Hardware project source files:
________________________________________

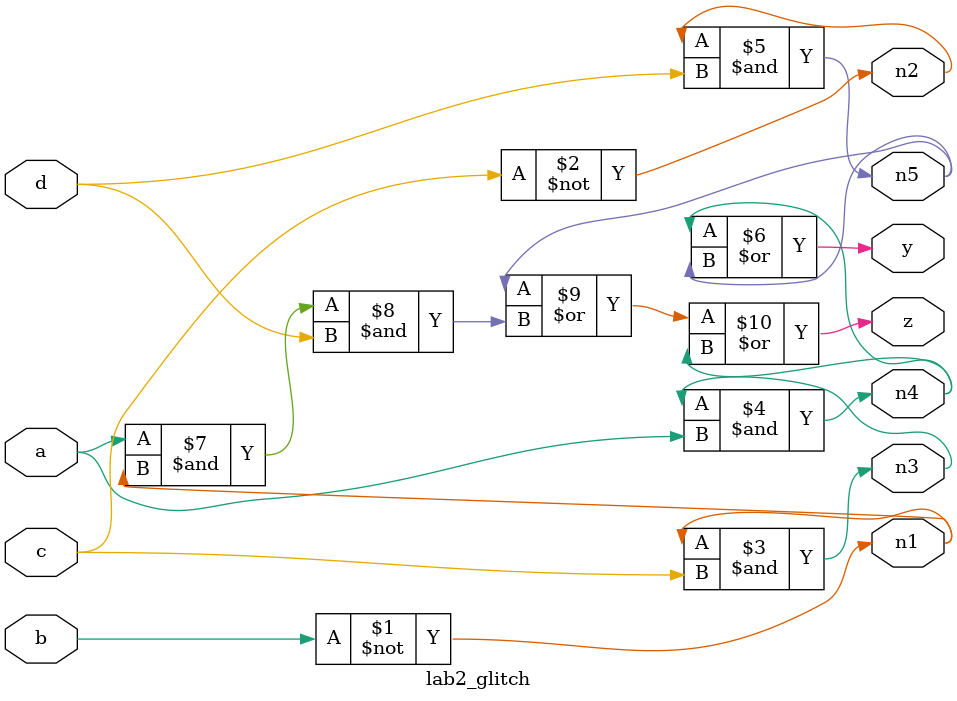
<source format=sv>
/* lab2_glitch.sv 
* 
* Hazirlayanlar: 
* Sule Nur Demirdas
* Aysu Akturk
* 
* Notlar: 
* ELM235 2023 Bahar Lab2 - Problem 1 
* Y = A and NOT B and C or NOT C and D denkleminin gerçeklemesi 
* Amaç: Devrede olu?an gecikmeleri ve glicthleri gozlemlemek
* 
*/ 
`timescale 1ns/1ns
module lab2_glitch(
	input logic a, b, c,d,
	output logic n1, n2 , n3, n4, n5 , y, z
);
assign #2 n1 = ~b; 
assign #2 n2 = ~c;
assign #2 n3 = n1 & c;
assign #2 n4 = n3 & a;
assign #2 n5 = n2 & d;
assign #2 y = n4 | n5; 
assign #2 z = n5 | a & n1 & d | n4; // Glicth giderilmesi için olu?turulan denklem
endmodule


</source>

________________________________________

The expected answer is each line of the records above that includes the string "logic".

	input logic a, b, c,d,
	output logic n1, n2 , n3, n4, n5 , y, z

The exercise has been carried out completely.